The forecast profile for mining investment has been revised up a little. Profitability in the sector is picking up strongly in response to the recovery in commodity prices, and higher oil prices have improved the viability of some LNG projects. But despite buoyant commodity prices there have been few indications to date that major miners plan to expand iron ore-related investment in response to higher prices.

Government spending is expected to contribute to GDP growth across the next three years. The large public investment programs announced over 2020 are expected to remain an important contributor to growth. The profile for public consumption has been upgraded to incorporate some expected additional spending related to the vaccination program. Other pandemic-related spending is expected to decline across through to 2023 but is offset by expected public consumption commitments stemming from longer-term factors such as the ageing population.
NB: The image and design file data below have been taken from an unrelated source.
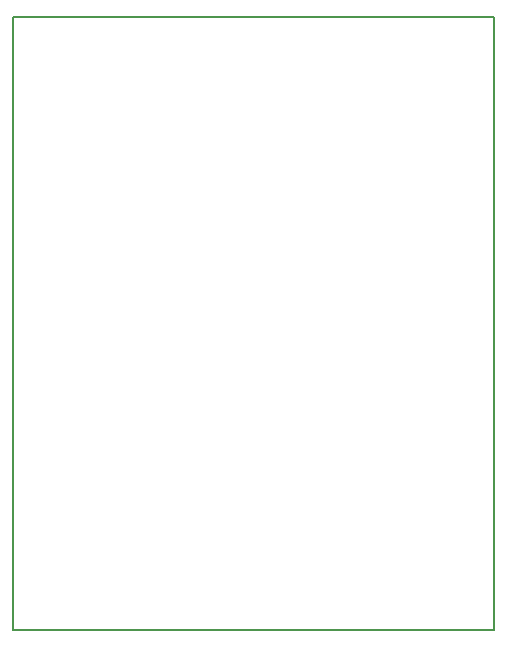
<source format=gbo>
G04 MADE WITH FRITZING*
G04 WWW.FRITZING.ORG*
G04 DOUBLE SIDED*
G04 HOLES PLATED*
G04 CONTOUR ON CENTER OF CONTOUR VECTOR*
%ASAXBY*%
%FSLAX23Y23*%
%MOIN*%
%OFA0B0*%
%SFA1.0B1.0*%
%ADD10R,1.608570X2.053140X1.592570X2.037140*%
%ADD11C,0.008000*%
%LNSILK0*%
G90*
G70*
G54D11*
X4Y2049D02*
X1605Y2049D01*
X1605Y4D01*
X4Y4D01*
X4Y2049D01*
D02*
G04 End of Silk0*
M02*
</source>
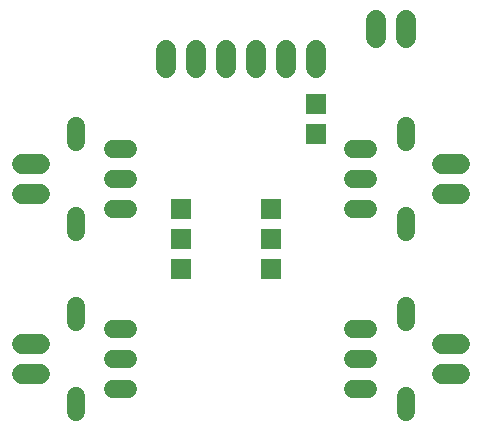
<source format=gbr>
G04 EAGLE Gerber RS-274X export*
G75*
%MOMM*%
%FSLAX34Y34*%
%LPD*%
%INSoldermask Top*%
%IPPOS*%
%AMOC8*
5,1,8,0,0,1.08239X$1,22.5*%
G01*
%ADD10C,1.727200*%
%ADD11C,1.524000*%
%ADD12R,1.703200X1.703200*%


D10*
X177800Y309880D02*
X177800Y325120D01*
X203200Y325120D02*
X203200Y309880D01*
X228600Y309880D02*
X228600Y325120D01*
X254000Y325120D02*
X254000Y309880D01*
X279400Y309880D02*
X279400Y325120D01*
X304800Y325120D02*
X304800Y309880D01*
D11*
X101600Y184404D02*
X101600Y171196D01*
X101600Y247396D02*
X101600Y260604D01*
X101600Y108204D02*
X101600Y94996D01*
X101600Y32004D02*
X101600Y18796D01*
X381000Y94996D02*
X381000Y108204D01*
X381000Y32004D02*
X381000Y18796D01*
X381000Y171196D02*
X381000Y184404D01*
X381000Y247396D02*
X381000Y260604D01*
D10*
X71120Y203200D02*
X55880Y203200D01*
X55880Y228600D02*
X71120Y228600D01*
X71120Y76200D02*
X55880Y76200D01*
X55880Y50800D02*
X71120Y50800D01*
X411480Y76200D02*
X426720Y76200D01*
X426720Y50800D02*
X411480Y50800D01*
X411480Y203200D02*
X426720Y203200D01*
X426720Y228600D02*
X411480Y228600D01*
X381000Y335280D02*
X381000Y350520D01*
X355600Y350520D02*
X355600Y335280D01*
D11*
X146304Y241300D02*
X133096Y241300D01*
X133096Y190500D02*
X146304Y190500D01*
X146304Y215900D02*
X133096Y215900D01*
X133096Y38100D02*
X146304Y38100D01*
X146304Y88900D02*
X133096Y88900D01*
X133096Y63500D02*
X146304Y63500D01*
X336296Y38100D02*
X349504Y38100D01*
X349504Y88900D02*
X336296Y88900D01*
X336296Y63500D02*
X349504Y63500D01*
X349504Y241300D02*
X336296Y241300D01*
X336296Y190500D02*
X349504Y190500D01*
X349504Y215900D02*
X336296Y215900D01*
D12*
X190500Y190500D03*
X190500Y165100D03*
X190500Y139700D03*
X266700Y190500D03*
X266700Y165100D03*
X266700Y139700D03*
X304800Y279400D03*
X304800Y254000D03*
M02*

</source>
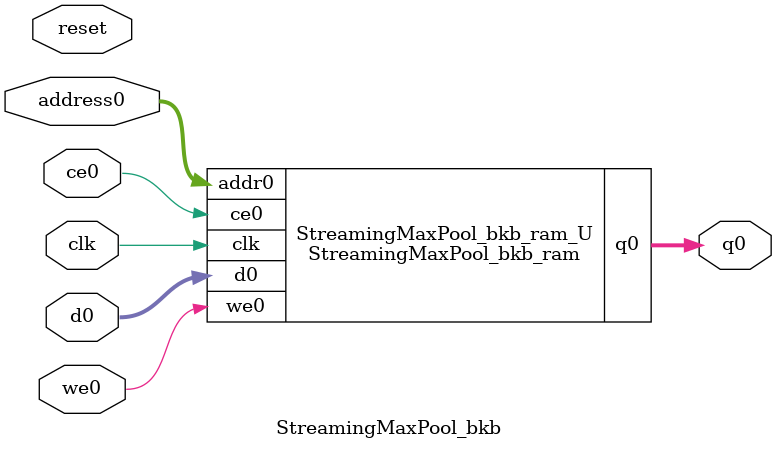
<source format=v>
`timescale 1 ns / 1 ps
module StreamingMaxPool_bkb_ram (addr0, ce0, d0, we0, q0,  clk);

parameter DWIDTH = 3;
parameter AWIDTH = 3;
parameter MEM_SIZE = 8;

input[AWIDTH-1:0] addr0;
input ce0;
input[DWIDTH-1:0] d0;
input we0;
output reg[DWIDTH-1:0] q0;
input clk;

(* ram_style = "distributed" *)reg [DWIDTH-1:0] ram[0:MEM_SIZE-1];




always @(posedge clk)  
begin 
    if (ce0) begin
        if (we0) 
            ram[addr0] <= d0; 
        q0 <= ram[addr0];
    end
end


endmodule

`timescale 1 ns / 1 ps
module StreamingMaxPool_bkb(
    reset,
    clk,
    address0,
    ce0,
    we0,
    d0,
    q0);

parameter DataWidth = 32'd3;
parameter AddressRange = 32'd8;
parameter AddressWidth = 32'd3;
input reset;
input clk;
input[AddressWidth - 1:0] address0;
input ce0;
input we0;
input[DataWidth - 1:0] d0;
output[DataWidth - 1:0] q0;



StreamingMaxPool_bkb_ram StreamingMaxPool_bkb_ram_U(
    .clk( clk ),
    .addr0( address0 ),
    .ce0( ce0 ),
    .we0( we0 ),
    .d0( d0 ),
    .q0( q0 ));

endmodule


</source>
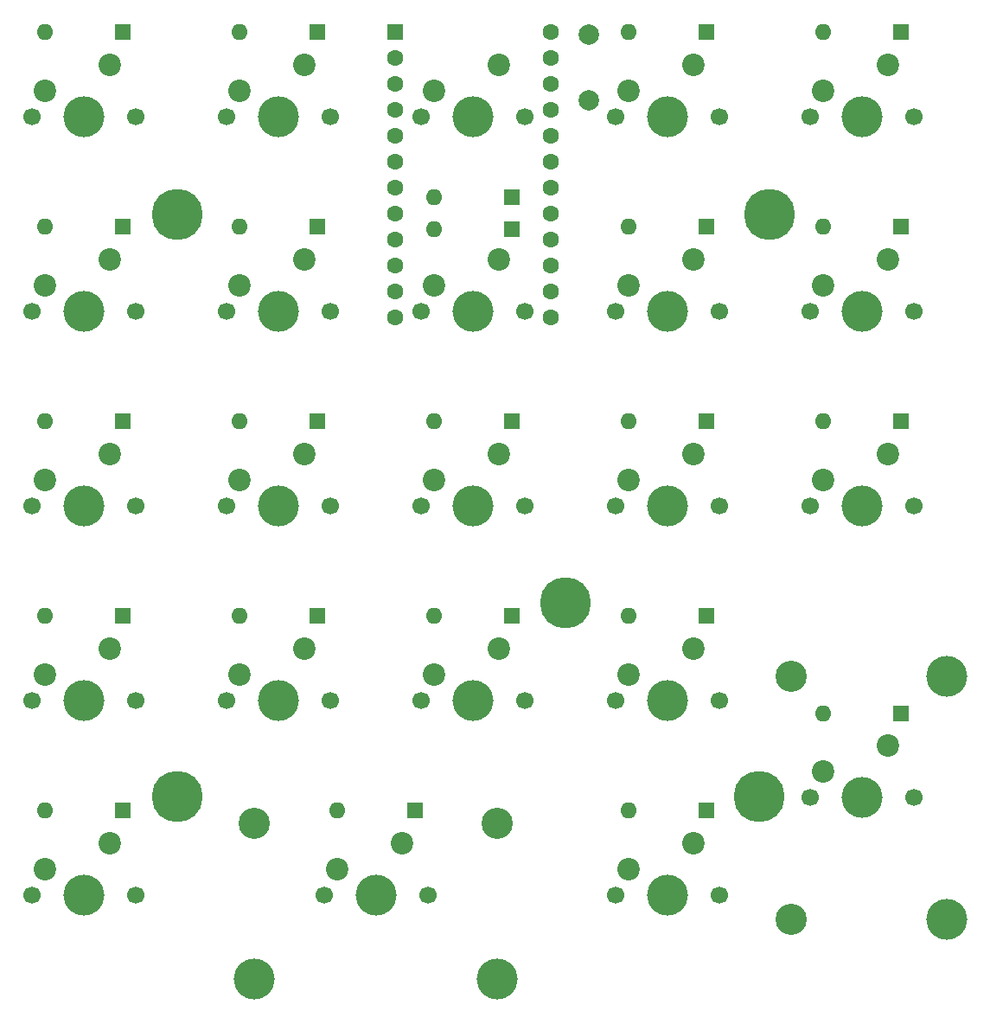
<source format=gts>
%TF.GenerationSoftware,KiCad,Pcbnew,(6.0.4-0)*%
%TF.CreationDate,2022-04-04T05:09:50+09:00*%
%TF.ProjectId,mytenkey,6d797465-6e6b-4657-992e-6b696361645f,rev?*%
%TF.SameCoordinates,Original*%
%TF.FileFunction,Soldermask,Top*%
%TF.FilePolarity,Negative*%
%FSLAX46Y46*%
G04 Gerber Fmt 4.6, Leading zero omitted, Abs format (unit mm)*
G04 Created by KiCad (PCBNEW (6.0.4-0)) date 2022-04-04 05:09:50*
%MOMM*%
%LPD*%
G01*
G04 APERTURE LIST*
%ADD10R,1.600000X1.600000*%
%ADD11O,1.600000X1.600000*%
%ADD12C,4.000000*%
%ADD13C,1.700000*%
%ADD14C,2.200000*%
%ADD15C,5.000000*%
%ADD16C,1.600000*%
%ADD17C,3.050000*%
%ADD18C,2.000000*%
G04 APERTURE END LIST*
D10*
%TO.C,D23*%
X171910000Y-114850000D03*
D11*
X164290000Y-114850000D03*
%TD*%
D12*
%TO.C,SW22*%
X168100000Y-94530000D03*
D13*
X173180000Y-94530000D03*
X163020000Y-94530000D03*
D14*
X170640000Y-89450000D03*
X164290000Y-91990000D03*
%TD*%
D13*
%TO.C,SW15*%
X154130000Y-56430000D03*
X143970000Y-56430000D03*
D12*
X149050000Y-56430000D03*
D14*
X151590000Y-51350000D03*
X145240000Y-53890000D03*
%TD*%
D13*
%TO.C,SW3*%
X96980000Y-94530000D03*
X86820000Y-94530000D03*
D12*
X91900000Y-94530000D03*
D14*
X94440000Y-89450000D03*
X88090000Y-91990000D03*
%TD*%
D10*
%TO.C,D1*%
X95710000Y-48175000D03*
D11*
X88090000Y-48175000D03*
%TD*%
D10*
%TO.C,D8*%
X114760000Y-86275000D03*
D11*
X107140000Y-86275000D03*
%TD*%
D10*
%TO.C,D4*%
X95710000Y-105325000D03*
D11*
X88090000Y-105325000D03*
%TD*%
D15*
%TO.C,*%
X159000000Y-66000000D03*
%TD*%
D10*
%TO.C,D22*%
X171910000Y-86275000D03*
D11*
X164290000Y-86275000D03*
%TD*%
D13*
%TO.C,SW19*%
X143970000Y-132630000D03*
X154130000Y-132630000D03*
D12*
X149050000Y-132630000D03*
D14*
X151590000Y-127550000D03*
X145240000Y-130090000D03*
%TD*%
D10*
%TO.C,D10*%
X124285000Y-124375000D03*
D11*
X116665000Y-124375000D03*
%TD*%
D10*
%TO.C,D20*%
X171910000Y-48175000D03*
D11*
X164290000Y-48175000D03*
%TD*%
D15*
%TO.C,*%
X158000000Y-123000000D03*
%TD*%
D10*
%TO.C,D5*%
X95710000Y-124375000D03*
D11*
X88090000Y-124375000D03*
%TD*%
D10*
%TO.C,D13*%
X133810000Y-86275000D03*
D11*
X126190000Y-86275000D03*
%TD*%
D13*
%TO.C,SW7*%
X116030000Y-75480000D03*
X105870000Y-75480000D03*
D12*
X110950000Y-75480000D03*
D14*
X113490000Y-70400000D03*
X107140000Y-72940000D03*
%TD*%
D10*
%TO.C,D16*%
X152860000Y-67225000D03*
D11*
X145240000Y-67225000D03*
%TD*%
D10*
%TO.C,U1*%
X122380000Y-48175000D03*
D16*
X122380000Y-50715000D03*
X122380000Y-53255000D03*
X122380000Y-55795000D03*
X122380000Y-58335000D03*
X122380000Y-60875000D03*
X122380000Y-63415000D03*
X122380000Y-65955000D03*
X122380000Y-68495000D03*
X122380000Y-71035000D03*
X122380000Y-73575000D03*
X122380000Y-76115000D03*
X137620000Y-76115000D03*
X137620000Y-73575000D03*
X137620000Y-71035000D03*
X137620000Y-68495000D03*
X137620000Y-65955000D03*
X137620000Y-63415000D03*
X137620000Y-60875000D03*
X137620000Y-58335000D03*
X137620000Y-55795000D03*
X137620000Y-53255000D03*
X137620000Y-50715000D03*
X137620000Y-48175000D03*
%TD*%
D13*
%TO.C,SW18*%
X154130000Y-113580000D03*
D12*
X149050000Y-113580000D03*
D13*
X143970000Y-113580000D03*
D14*
X151590000Y-108500000D03*
X145240000Y-111040000D03*
%TD*%
D13*
%TO.C,SW5*%
X86820000Y-132630000D03*
D12*
X91900000Y-132630000D03*
D13*
X96980000Y-132630000D03*
D14*
X94440000Y-127550000D03*
X88090000Y-130090000D03*
%TD*%
D10*
%TO.C,D7*%
X114760000Y-67225000D03*
D11*
X107140000Y-67225000D03*
%TD*%
D10*
%TO.C,D21*%
X171910000Y-67225000D03*
D11*
X164290000Y-67225000D03*
%TD*%
D15*
%TO.C,*%
X101000000Y-66000000D03*
%TD*%
%TO.C,*%
X139000000Y-104000000D03*
%TD*%
D13*
%TO.C,SW12*%
X124920000Y-75480000D03*
X135080000Y-75480000D03*
D12*
X130000000Y-75480000D03*
D14*
X132540000Y-70400000D03*
X126190000Y-72940000D03*
%TD*%
D13*
%TO.C,SW16*%
X154130000Y-75480000D03*
D12*
X149050000Y-75480000D03*
D13*
X143970000Y-75480000D03*
D14*
X151590000Y-70400000D03*
X145240000Y-72940000D03*
%TD*%
D13*
%TO.C,SW13*%
X135080000Y-94530000D03*
X124920000Y-94530000D03*
D12*
X130000000Y-94530000D03*
D14*
X132540000Y-89450000D03*
X126190000Y-91990000D03*
%TD*%
D10*
%TO.C,D11*%
X133810000Y-64300000D03*
D11*
X126190000Y-64300000D03*
%TD*%
D10*
%TO.C,D17*%
X152860000Y-86275000D03*
D11*
X145240000Y-86275000D03*
%TD*%
D12*
%TO.C,SW4*%
X91900000Y-113580000D03*
D13*
X96980000Y-113580000D03*
X86820000Y-113580000D03*
D14*
X94440000Y-108500000D03*
X88090000Y-111040000D03*
%TD*%
D13*
%TO.C,SW6*%
X105870000Y-56430000D03*
D12*
X110950000Y-56430000D03*
D13*
X116030000Y-56430000D03*
D14*
X113490000Y-51350000D03*
X107140000Y-53890000D03*
%TD*%
D13*
%TO.C,SW9*%
X116030000Y-113580000D03*
X105870000Y-113580000D03*
D12*
X110950000Y-113580000D03*
D14*
X113490000Y-108500000D03*
X107140000Y-111040000D03*
%TD*%
D13*
%TO.C,SW21*%
X173180000Y-75480000D03*
X163020000Y-75480000D03*
D12*
X168100000Y-75480000D03*
D14*
X170640000Y-70400000D03*
X164290000Y-72940000D03*
%TD*%
D10*
%TO.C,D2*%
X95710000Y-67225000D03*
D11*
X88090000Y-67225000D03*
%TD*%
D13*
%TO.C,SW20*%
X173180000Y-56430000D03*
X163020000Y-56430000D03*
D12*
X168100000Y-56430000D03*
D14*
X170640000Y-51350000D03*
X164290000Y-53890000D03*
%TD*%
D15*
%TO.C,*%
X101000000Y-123000000D03*
%TD*%
D10*
%TO.C,D12*%
X133810000Y-67437000D03*
D11*
X126190000Y-67437000D03*
%TD*%
D10*
%TO.C,D9*%
X114760000Y-105325000D03*
D11*
X107140000Y-105325000D03*
%TD*%
D13*
%TO.C,SW17*%
X154130000Y-94530000D03*
X143970000Y-94530000D03*
D12*
X149050000Y-94530000D03*
D14*
X151590000Y-89450000D03*
X145240000Y-91990000D03*
%TD*%
D12*
%TO.C,SW23*%
X168100000Y-123105000D03*
D17*
X161100000Y-111205000D03*
D13*
X173180000Y-123105000D03*
D12*
X176340000Y-111205000D03*
D17*
X161100000Y-135005000D03*
D13*
X163020000Y-123105000D03*
D12*
X176340000Y-135005000D03*
D14*
X170640000Y-118025000D03*
X164290000Y-120565000D03*
%TD*%
D13*
%TO.C,SW8*%
X105870000Y-94530000D03*
X116030000Y-94530000D03*
D12*
X110950000Y-94530000D03*
D14*
X113490000Y-89450000D03*
X107140000Y-91990000D03*
%TD*%
D10*
%TO.C,D18*%
X152860000Y-105325000D03*
D11*
X145240000Y-105325000D03*
%TD*%
D13*
%TO.C,SW14*%
X124920000Y-113580000D03*
D12*
X130000000Y-113580000D03*
D13*
X135080000Y-113580000D03*
D14*
X132540000Y-108500000D03*
X126190000Y-111040000D03*
%TD*%
D17*
%TO.C,SW10*%
X132375000Y-125630000D03*
D13*
X125555000Y-132630000D03*
D12*
X132375000Y-140870000D03*
D13*
X115395000Y-132630000D03*
D17*
X108575000Y-125630000D03*
D12*
X108575000Y-140870000D03*
X120475000Y-132630000D03*
D14*
X123015000Y-127550000D03*
X116665000Y-130090000D03*
%TD*%
D10*
%TO.C,D3*%
X95710000Y-86275000D03*
D11*
X88090000Y-86275000D03*
%TD*%
D10*
%TO.C,D6*%
X114760000Y-48175000D03*
D11*
X107140000Y-48175000D03*
%TD*%
D12*
%TO.C,SW11*%
X130000000Y-56430000D03*
D13*
X124920000Y-56430000D03*
X135080000Y-56430000D03*
D14*
X132540000Y-51350000D03*
X126190000Y-53890000D03*
%TD*%
D10*
%TO.C,D14*%
X133810000Y-105325000D03*
D11*
X126190000Y-105325000D03*
%TD*%
D12*
%TO.C,SW1*%
X91900000Y-56430000D03*
D13*
X86820000Y-56430000D03*
X96980000Y-56430000D03*
D14*
X94440000Y-51350000D03*
X88090000Y-53890000D03*
%TD*%
D13*
%TO.C,SW2*%
X96980000Y-75480000D03*
D12*
X91900000Y-75480000D03*
D13*
X86820000Y-75480000D03*
D14*
X94440000Y-70400000D03*
X88090000Y-72940000D03*
%TD*%
D10*
%TO.C,D15*%
X152860000Y-48175000D03*
D11*
X145240000Y-48175000D03*
%TD*%
D10*
%TO.C,D19*%
X152860000Y-124375000D03*
D11*
X145240000Y-124375000D03*
%TD*%
D18*
%TO.C,SW24*%
X141300200Y-54861600D03*
X141300200Y-48361600D03*
%TD*%
M02*

</source>
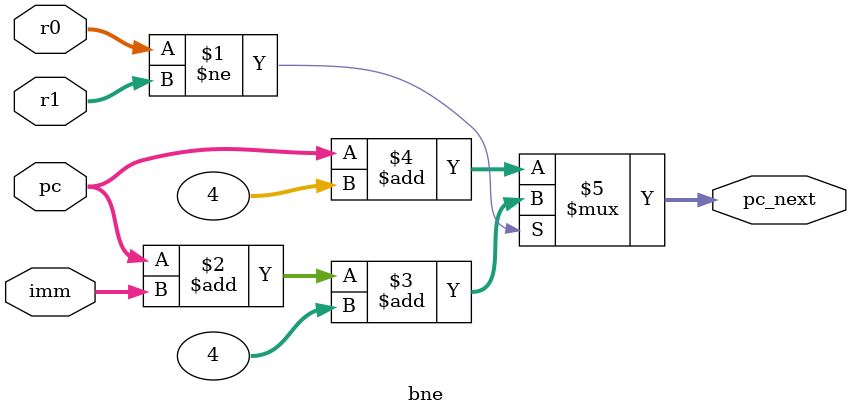
<source format=v>
module bne(r0, r1, imm, pc, pc_next);
input[31:0] r0, r1, imm;
input[31:0] pc;

output[31:0] pc_next;

assign pc_next = (r0 != r1) ? pc + imm + 4 : pc + 4;

endmodule
</source>
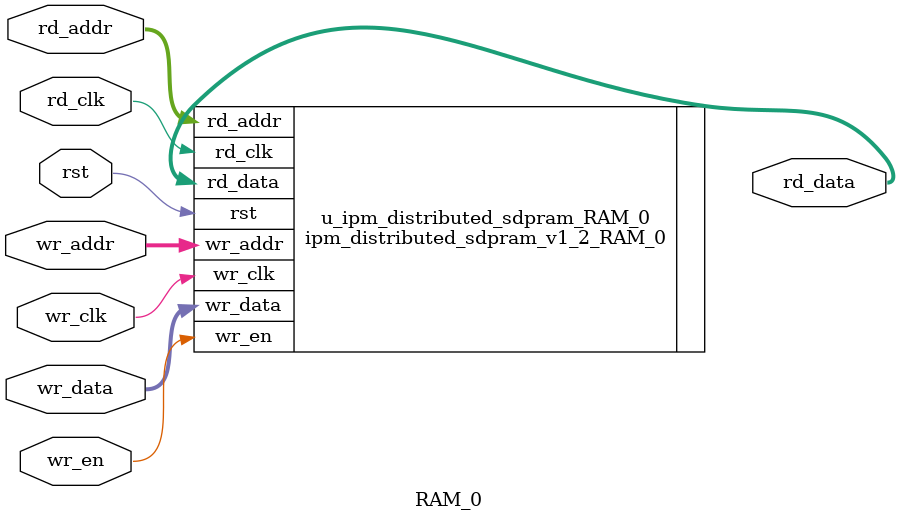
<source format=v>



`timescale 1 ns / 1 ps
module RAM_0
     (
      wr_data        ,
      wr_addr        ,
      rd_addr        ,
      wr_clk         ,
      rd_clk         ,
      wr_en          ,
      rst            ,
      rd_data
     );

    localparam ADDR_WIDTH = 10 ; //@IPC int 4,10

    localparam DATA_WIDTH = 8 ; //@IPC int 1,256

    localparam RST_TYPE = "ASYNC" ; //@IPC enum ASYNC,SYNC

    localparam OUT_REG = 1 ; //@IPC bool

    localparam INIT_ENABLE = 0 ; //@IPC bool

    localparam INIT_FILE = "NONE" ; //@IPC string

    localparam FILE_FORMAT = "BIN" ; //@IPC enum BIN,HEX


    input    wire     [DATA_WIDTH-1:0]       wr_data               ;
    input    wire     [ADDR_WIDTH-1:0]       wr_addr               ;
    input    wire     [ADDR_WIDTH-1:0]       rd_addr               ;
    input    wire                            wr_clk                ;
    input    wire                            rd_clk                ;
    input    wire                            wr_en                 ;
    input    wire                            rst                   ;
    output   wire     [DATA_WIDTH-1:0]       rd_data               ;


ipm_distributed_sdpram_v1_2_RAM_0
    #(
     .ADDR_WIDTH    (ADDR_WIDTH )	,    //address width   range:4-10
     .DATA_WIDTH    (DATA_WIDTH ) 	,    //data width      range:4-256
     .RST_TYPE      (RST_TYPE   )   ,    //reset type   "ASYNC_RESET" "SYNC_RESET"
     .OUT_REG       (OUT_REG    )   ,    //output options :non_register(0)  register(1)
     .INIT_FILE     (INIT_FILE  )   ,
     .FILE_FORMAT   (FILE_FORMAT)
     ) u_ipm_distributed_sdpram_RAM_0
     (
      .wr_data      (wr_data    )   ,
      .wr_addr      (wr_addr    )   ,
      .rd_addr      (rd_addr    )   ,
      .wr_clk       (wr_clk     )   ,
      .rd_clk       (rd_clk     )   ,
      .wr_en        (wr_en      )   ,
      .rst          (rst        )   ,
      .rd_data      (rd_data    )
     );
endmodule

</source>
Fiscal policy has played an important role during the pandemic, although the size and composition of this support has varied across economies. In Australia, fiscal policy has supported incomes and encouraged specific categories of spending. Given the faster than expected recovery of Australia’s economy, some economists are now predicting that interest rates will rise in late 2022 (well ahead of the RBA’s 2024 timeline) before peaking at 1.25% in late 2023. The RBA continues to maintain its stance that it will not increase the cash rate until actual inflation is sustainably within the 2% to 3% target range. For this to occur, the labour market will need to be tight enough to generate wages growth that is materially higher than it is currently.